We find that these forecasting sites work well for us and our local area and they might work well for you too. But to find out which forecasting sites are most accurate in your area, takes time. Look at the different forecasts available, be aware of the daily weather and compare the forecasting to the local real weather station and what you see out the window or at the beach! You’ll soon find out which forecasting sites know what they’re talking about and which ones are worth looking at!

Beach web cams are also another valuable source of collecting weather information. Obviously they again are showing the current weather and at the beach can provide essential info re; swell size, period, conditions (e.g. glassy or choppy) as well as how busy it is!

By starting to follow forecasting websites like Windguru and MSW you will find it the easiest way to start understanding weather, especially if just the look of all those lines on a synoptic weather chart makes you feel sick or want to run a mile!

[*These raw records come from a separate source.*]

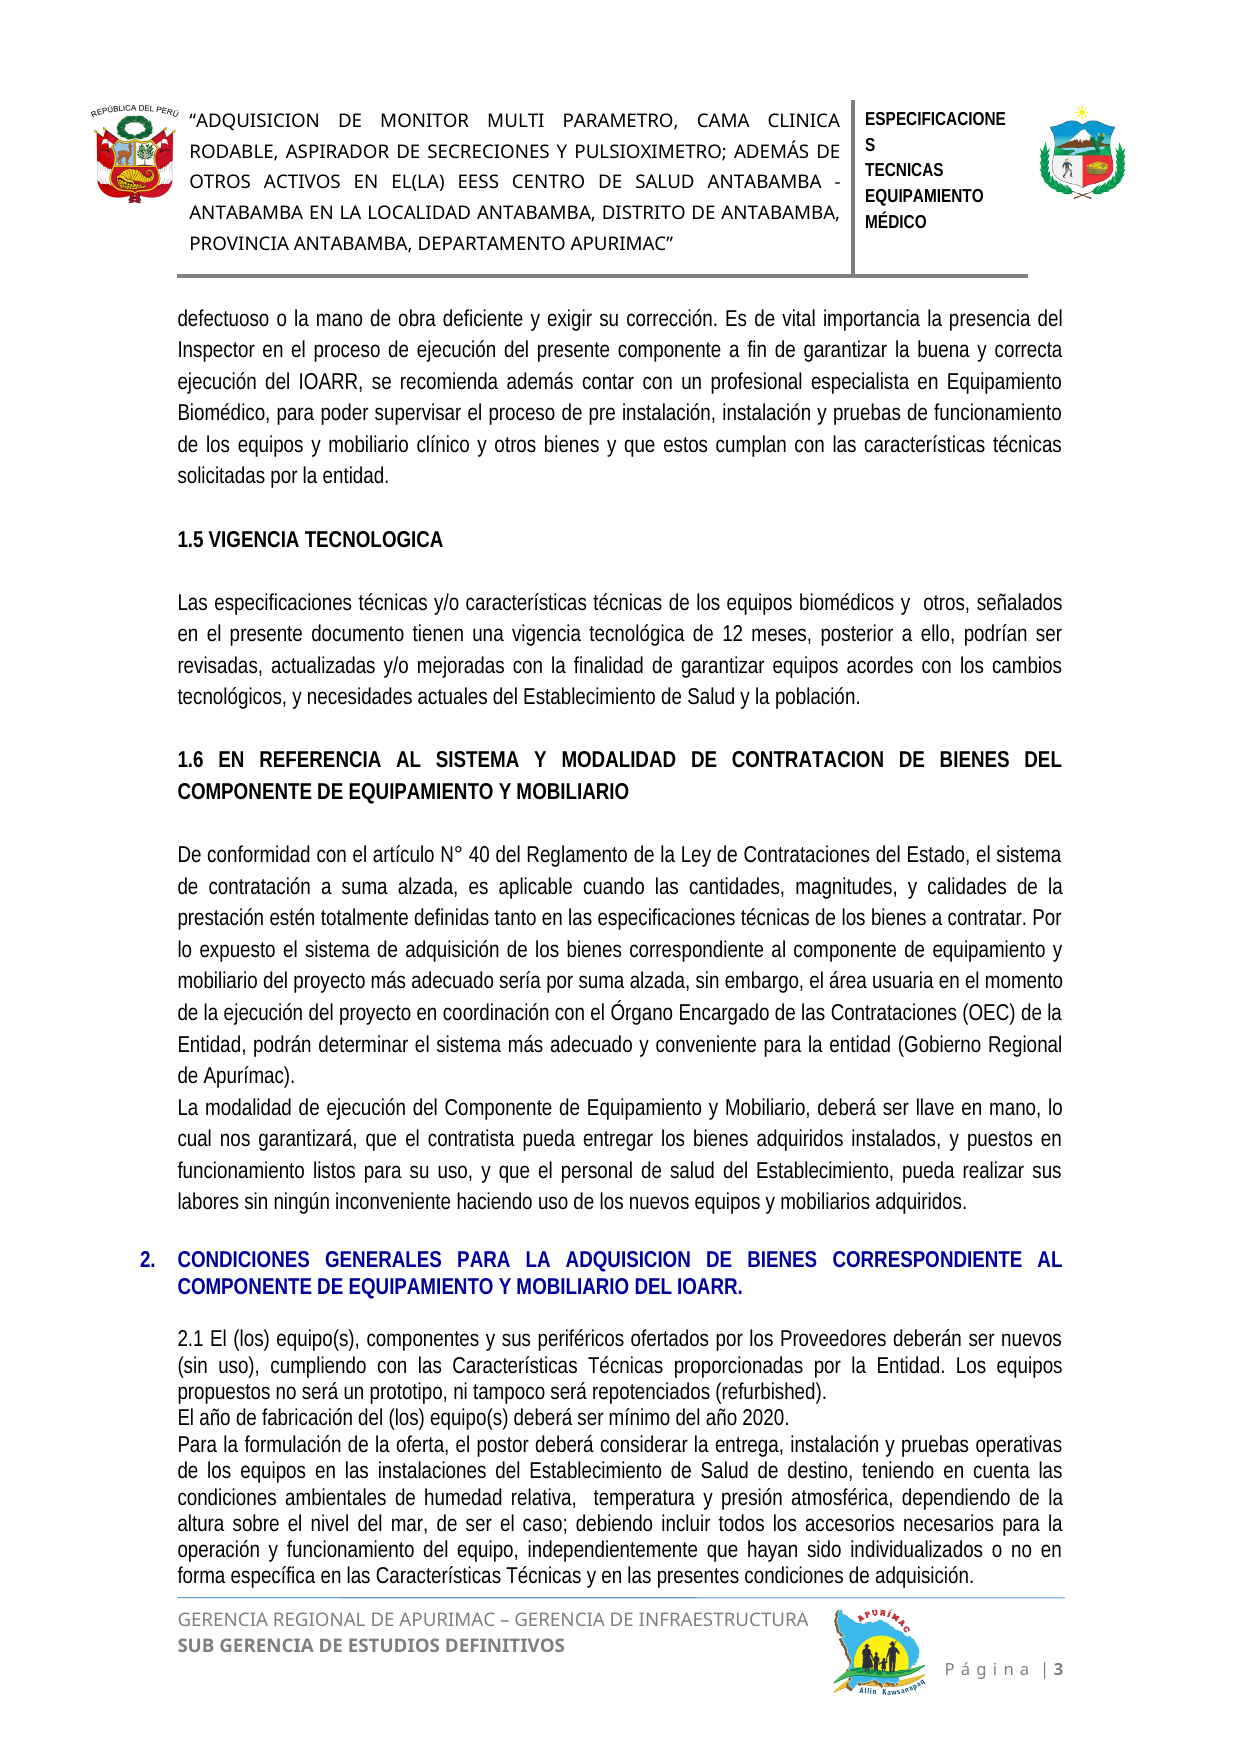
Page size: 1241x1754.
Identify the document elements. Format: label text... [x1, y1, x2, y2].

text Más allá de lo establecido en estas especificaciones técnicas, el Inspector, tiene autoridad suficiente para ampliar éstas, por motivos de vigencia tecnológica y/o cambio de la necesidad del Establecimiento, previa coordinación y aprobación de los usuarios finales (Establecimiento de Salud) y la DIRESA/DISA o el que corresponda. El Inspector tendrá todo el derecho de rechazar el material que se encuentre dañado, defectuoso o la mano de obra deficiente y exigir su corrección. Es de vital importancia la presencia del Inspector en el proceso de ejecución del presente componente a fin de garantizar la buena y correcta ejecución del IOARR, se recomienda además contar con un profesional especialista en Equipamiento Biomédico, para poder supervisar el proceso de pre instalación, instalación y pruebas de funcionamiento de los equipos y mobiliario clínico y otros bienes y que estos cumplan con las características técnicas solicitadas por la entidad. [177, 304, 1063, 489]
text 1.5 VIGENCIA TECNOLOGICA [177, 526, 1063, 552]
text 1.6 EN REFERENCIA AL SISTEMA Y MODALIDAD DE CONTRATACION DE BIENES DEL COMPONENTE DE EQUIPAMIENTO Y MOBILIARIO [177, 746, 1063, 804]
list Para la formulación de la oferta, el postor deberá considerar la entrega, instalación y pruebas operativas de los equipos en las instalaciones del Establecimiento de Salud de destino, teniendo en cuenta las condiciones ambientales de humedad relativa, temperatura y presión atmosférica, dependiendo de la altura sobre el nivel del mar, de ser el caso; debiendo incluir todos los accesorios necesarios para la operación y funcionamiento del equipo, independientemente que hayan sido individualizados o no en forma específica en las Características Técnicas y en las presentes condiciones de adquisición. [177, 1431, 1063, 1589]
text La modalidad de ejecución del Componente de Equipamiento y Mobiliario, deberá ser llave en mano, lo cual nos garantizará, que el contratista pueda entregar los bienes adquiridos instalados, y puestos en funcionamiento listos para su uso, y que el personal de salud del Establecimiento, pueda realizar sus labores sin ningún inconveniente haciendo uso de los nuevos equipos y mobiliarios adquiridos. [177, 1094, 1063, 1215]
picture [833, 1609, 926, 1695]
picture [1039, 103, 1126, 204]
list CONDICIONES GENERALES PARA LA ADQUISICION DE BIENES CORRESPONDIENTE AL COMPONENTE DE EQUIPAMIENTO Y MOBILIARIO DEL IOARR. [140, 1246, 1063, 1299]
text 2.1 El (los) equipo(s), componentes y sus periféricos ofertados por los Proveedores deberán ser nuevos (sin uso), cumpliendo con las Características Técnicas proporcionadas por la Entidad. Los equipos propuestos no será un prototipo, ni tampoco será repotenciados (refurbished). [177, 1325, 1063, 1404]
text Las especificaciones técnicas y/o características técnicas de los equipos biomédicos y otros, señalados en el presente documento tienen una vigencia tecnológica de 12 meses, posterior a ello, podrían ser revisadas, actualizadas y/o mejoradas con la finalidad de garantizar equipos acordes con los cambios tecnológicos, y necesidades actuales del Establecimiento de Salud y la población. [177, 589, 1063, 710]
picture [88, 105, 181, 204]
text De conformidad con el artículo N° 40 del Reglamento de la Ley de Contrataciones del Estado, el sistema de contratación a suma alzada, es aplicable cuando las cantidades, magnitudes, y calidades de la prestación estén totalmente definidas tanto en las especificaciones técnicas de los bienes a contratar. Por lo expuesto el sistema de adquisición de los bienes correspondiente al componente de equipamiento y mobiliario del proyecto más adecuado sería por suma alzada, sin embargo, el área usuaria en el momento de la ejecución del proyecto en coordinación con el Órgano Encargado de las Contrataciones (OEC) de la Entidad, podrán determinar el sistema más adecuado y conveniente para la entidad (Gobierno Regional de Apurímac). [177, 841, 1063, 1088]
list El año de fabricación del (los) equipo(s) deberá ser mínimo del año 2020. [177, 1404, 1063, 1431]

And be looking at a combination of weather forecasting sites, it also stops you just believing the one that looks the most appealing! (which I’m sure we’ve all done before!)

Understanding weather predictions and the current weather is not only interesting it can be unbelievably useful. For example… to help ensure that the frantic drive to the beach after work is worth the effort, you don’t get caught with an evil headwind at the end of a long days paddling, and there are waves where you expect there to be waves!

Tips for weather websites
  • Direction arrows point is to where the wind/swell is going.
  • Remember some forecasts use miles per hour (MPH,) and others kilometres per hour (KPH), but ones more aimed at wind will always use Knots.
  • Wave period means the time between waves. Bigger period the better. 5 secs is bad and 12 is good.
  • Don’t be tempted to use just one website even though it maybe right most of the time. You’ll get a much more accurate and detailed prediction by looking at a few.
  • Most weather sites will be better at certain parts of forecasting.
  • A good place to find a good current weather station is at your local airport.
  • Set up a bookmark on the computer and save a few weather sites on it.

Understanding weather predictions is a very useful skill for everybody, but especially for paddleboarders and other watersports enthusiast. But there is no point understanding weather if you don’t understand how it influences the paddling conditions in your local area. eg. where will be the most sheltered flat water spot? Which surf spot has the best off shore wind direction? Will there be waves at that beach in that swell direction? Will we make it back home before the wind changes direction? etc…

In the second part of this series we’ll be looking at how to interpret weather forecasting info to make the most out of your SUP session.

So, this year, to enjoy your paddleboarding more and to help you get the most out of each session, think more about the weather,  and try and understanding your local weather better. You’ll be glad you did!